- **ABOUT THIS EXERCISE**
Only lines with the string "ctrl" are wanted. Pull them out of the data.

- **RECORDED DATA**
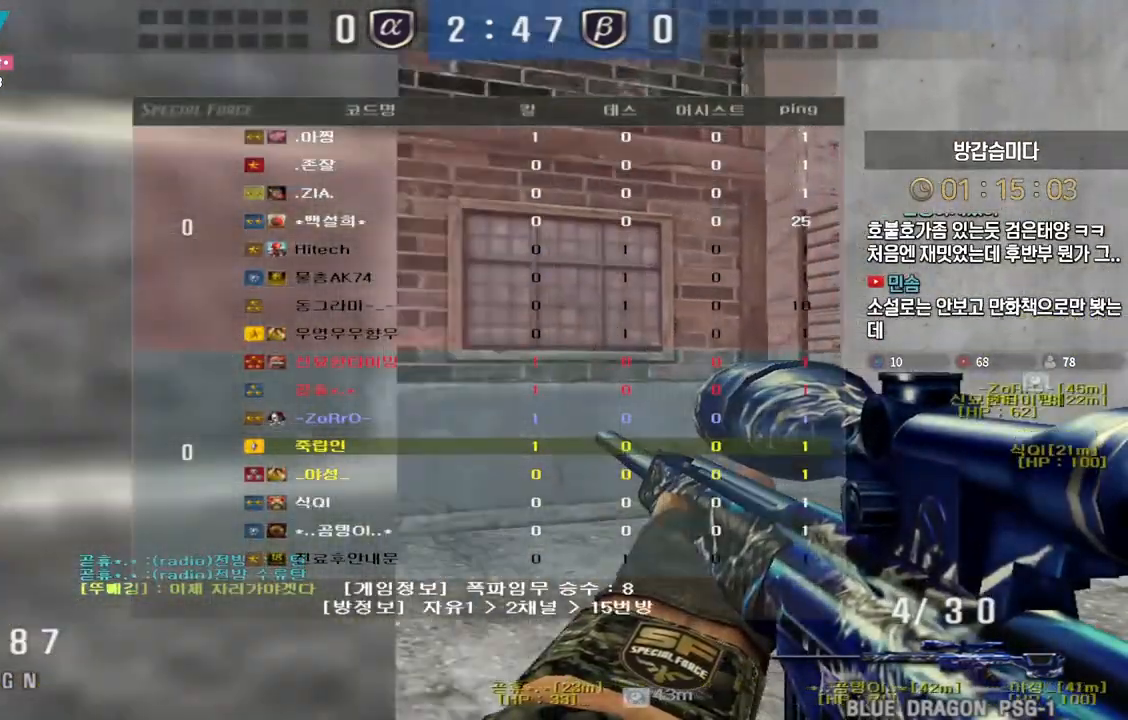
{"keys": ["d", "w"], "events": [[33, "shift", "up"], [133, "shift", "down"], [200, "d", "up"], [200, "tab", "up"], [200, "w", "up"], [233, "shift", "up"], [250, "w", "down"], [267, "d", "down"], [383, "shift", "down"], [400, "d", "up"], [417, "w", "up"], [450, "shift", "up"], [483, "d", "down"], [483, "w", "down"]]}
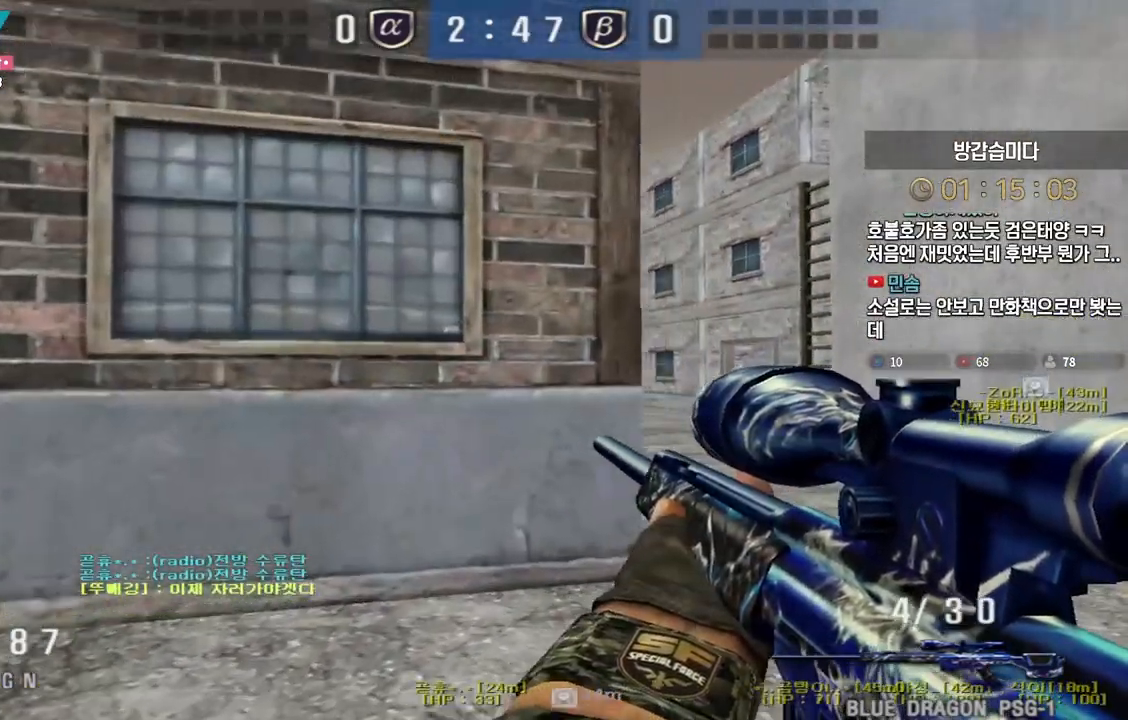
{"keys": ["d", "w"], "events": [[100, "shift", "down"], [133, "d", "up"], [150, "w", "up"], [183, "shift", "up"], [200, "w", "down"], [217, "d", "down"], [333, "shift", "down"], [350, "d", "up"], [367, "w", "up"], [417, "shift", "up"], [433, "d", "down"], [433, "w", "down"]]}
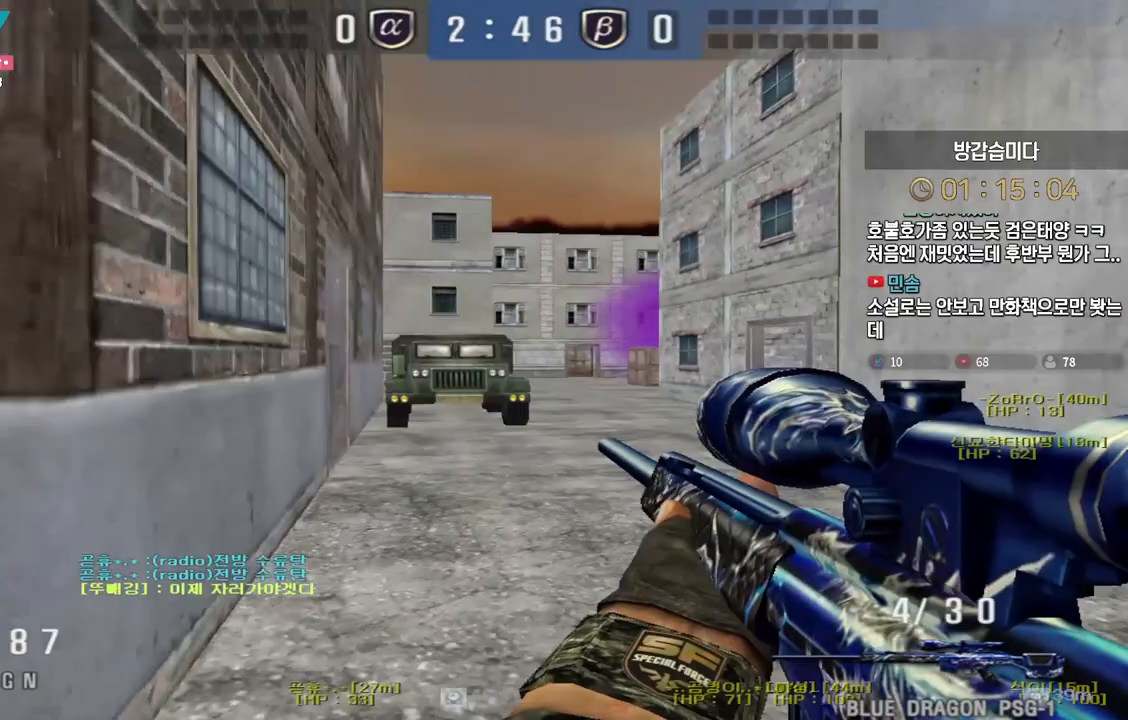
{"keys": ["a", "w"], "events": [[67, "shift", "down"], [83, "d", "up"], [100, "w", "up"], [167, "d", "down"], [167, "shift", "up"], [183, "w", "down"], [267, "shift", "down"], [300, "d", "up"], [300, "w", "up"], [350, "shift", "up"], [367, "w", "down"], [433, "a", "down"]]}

---

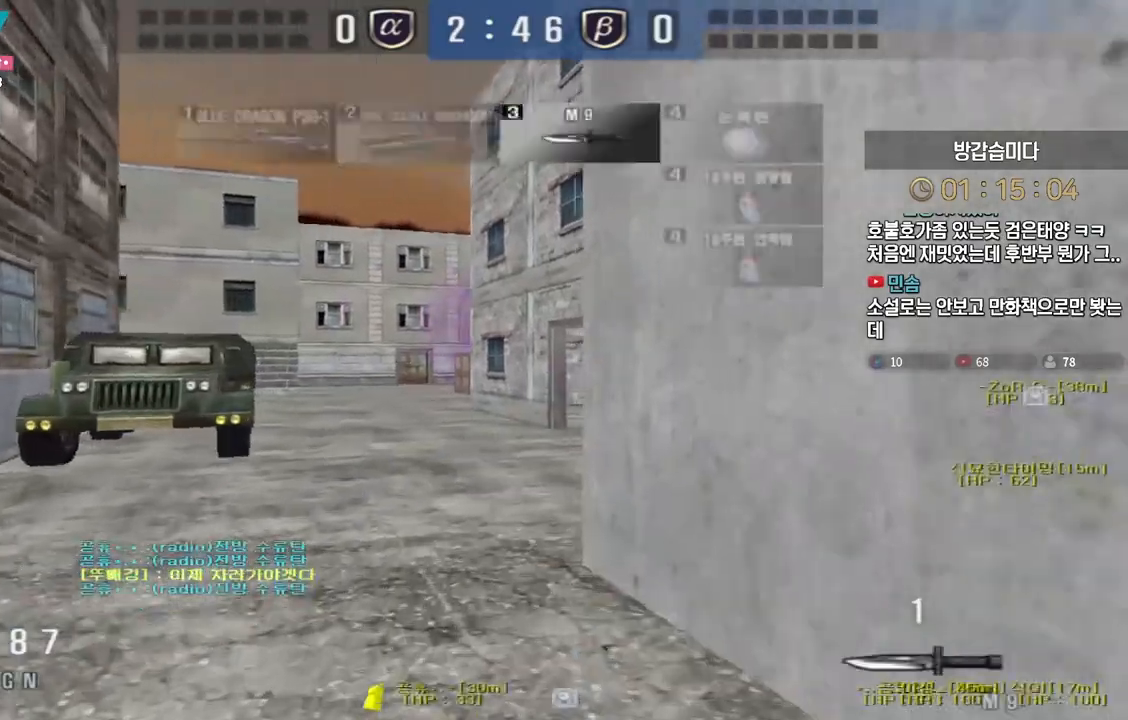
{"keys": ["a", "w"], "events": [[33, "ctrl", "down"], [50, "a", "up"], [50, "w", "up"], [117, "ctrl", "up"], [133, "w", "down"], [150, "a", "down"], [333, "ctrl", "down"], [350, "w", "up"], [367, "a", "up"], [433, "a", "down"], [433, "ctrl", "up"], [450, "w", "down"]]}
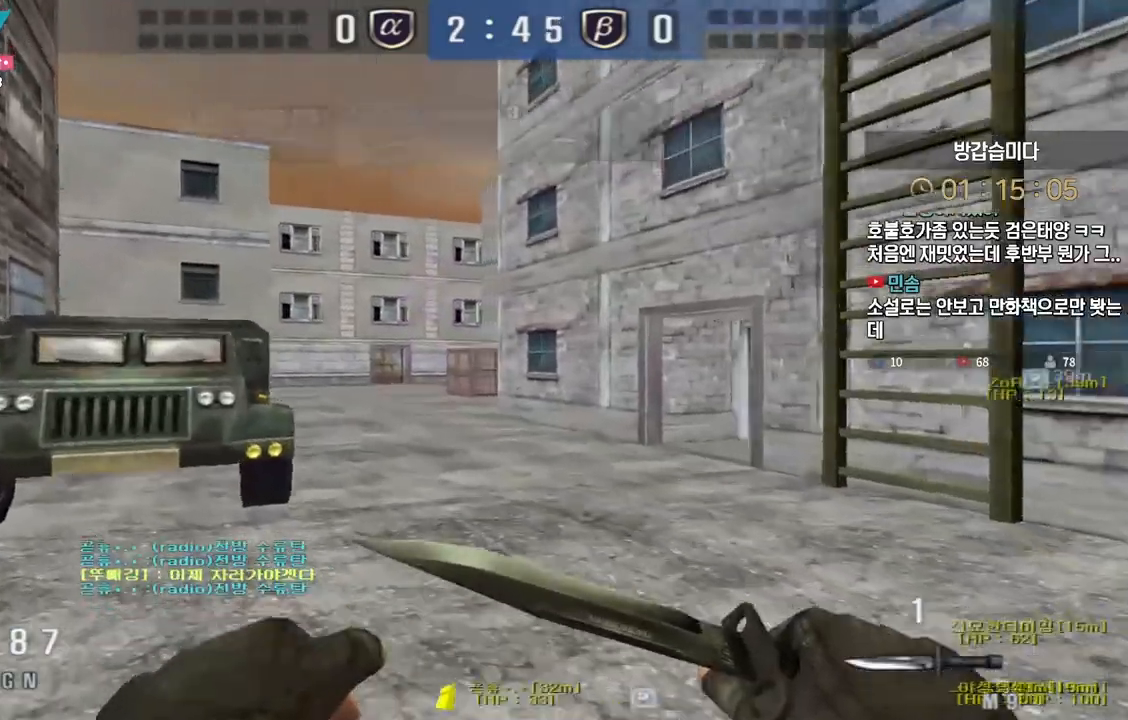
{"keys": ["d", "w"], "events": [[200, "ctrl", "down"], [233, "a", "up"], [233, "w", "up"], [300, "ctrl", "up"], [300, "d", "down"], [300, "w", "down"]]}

- **REPLY TO THE TASK**
{"keys": ["a", "w"], "events": [[33, "ctrl", "down"], [50, "a", "up"], [50, "w", "up"], [117, "ctrl", "up"], [133, "w", "down"], [150, "a", "down"], [333, "ctrl", "down"], [350, "w", "up"], [367, "a", "up"], [433, "a", "down"], [433, "ctrl", "up"], [450, "w", "down"]]}
{"keys": ["d", "w"], "events": [[200, "ctrl", "down"], [233, "a", "up"], [233, "w", "up"], [300, "ctrl", "up"], [300, "d", "down"], [300, "w", "down"]]}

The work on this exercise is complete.